Salt on my Face!

Om Die Dam with Vlam


The Old Mutual Om Die Dam 50km & Half Marathon in Hartbeespoort is a race with a reputation, not only for its magnificent views, but also for its legendary climbs. Ask any regular runner about Saartjiesnek and you are bound to get an earful. This year saw more than 6 000 athletes tackle this ultra, which celebrated its 20th anniversary and included a new 10km event. Vlam Pieterse, a member of Hartbeespoort Marathon Club, led a six-hour pacing bus to a qualifying time for Comrades.

The alarm rang at 4am. Was it really time to get up? My back was still sore from climbing up and down a ladder helping with decorations at the finish area of the race. I was wondering if I would make it.

At the start my bus passengers were gathered and I gave the final instructions about our race strategy. I felt a lump in my throat as Jan de Wet prayed in nearly all 11 official languages. We were on our way. At the first watering point I shouted to the bus, “Make sure you take enough fluids as it is going to be a hot day!”

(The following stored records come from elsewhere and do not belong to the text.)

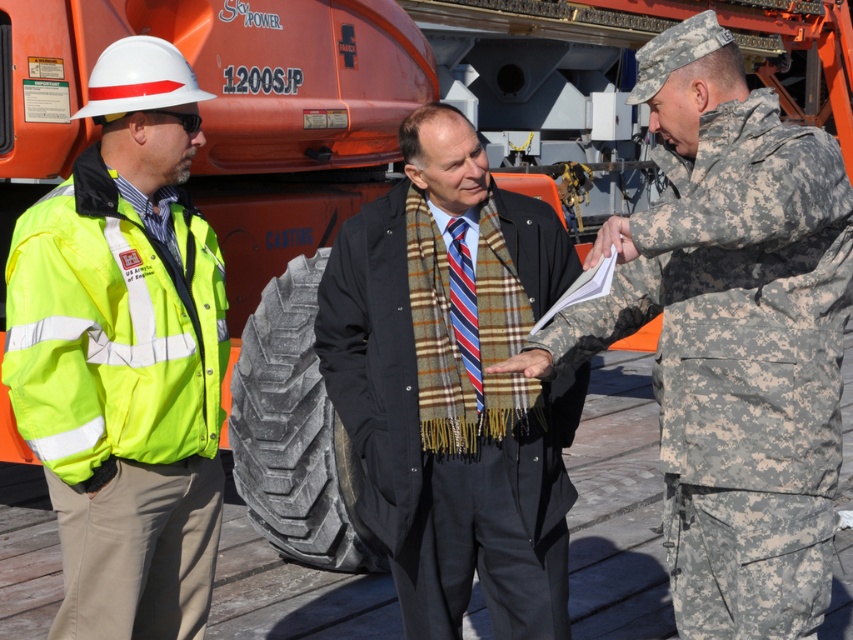
Between plaid scarf at center and high-visibility fabric jacket at left, which one has more height?

With more height is plaid scarf at center.

Is point (392, 211) positioned before point (24, 420)?

That is False.

Does point (427, 609) come closer to viewer compared to point (105, 240)?

No, (427, 609) is behind (105, 240).

Identify the location of plaid scarf at center. Image resolution: width=853 pixels, height=640 pixels. (453, 385).

Does high-visibility fabric jacket at left have a greater height compared to neon yellow reflective safety vest at center?

Indeed, high-visibility fabric jacket at left has a greater height compared to neon yellow reflective safety vest at center.

Can you confirm if high-visibility fabric jacket at left is shorter than neon yellow reflective safety vest at center?

No.

The width and height of the screenshot is (853, 640). What do you see at coordinates (120, 400) in the screenshot? I see `high-visibility fabric jacket at left` at bounding box center [120, 400].

This screenshot has width=853, height=640. I want to click on high-visibility fabric jacket at left, so click(120, 400).

Does plaid scarf at center have a greater height compared to striped fabric tie at center?

Yes.

Which is behind, point (354, 228) or point (479, 413)?

The point (354, 228) is behind.

The height and width of the screenshot is (640, 853). In order to click on plaid scarf at center in this screenshot , I will do `click(453, 385)`.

Commando Nek came early in the race and was the first of several climbs. “Walk firm and brisk. There is no time to waste,” I reminded them. With a few short runs in between our walking breaks, we were at the top. “Slow down. Remember speed kills,” I shouted. We made our way along the route as it reached to the long bridge crossing the dam and on to Pecanwood.

The route followed a steep climb from Pecanwood up to the chicken farms and our bus began to grow in size towards Pelindaba. “Ons is op die paal,” I shouted, referring to the method of walking two to three telephone poles and running the next five. I tried to set short goals to help the runners forget about the bigger picture.

With the infamous Saartjiesnek approaching, many runners grew quiet. “One last big hill and we can almost taste victory,” I encouraged. As we ran down the other side, we started making up for lost time. We passed Meerhof School where piles of milk tarts lay in wait to lift our spirits. Most runners were tired as we crossed the dam for the last time. “A little bit of suffering now and a lot of glory waits,” I assured them.

When we reached Malan Street we had to run almost 10min/km to finish under six hours. “Who still needs to qualify for Comrades?” I asked. About eight hands shot up. “Stay with the bus and you will make it!” As we turned the last corner the announcer started counting down: 20, 19, 18… We all started sprinting and crossed the finish line with seconds to spare.

Thanks to everyone for all the support. See you in the next bus!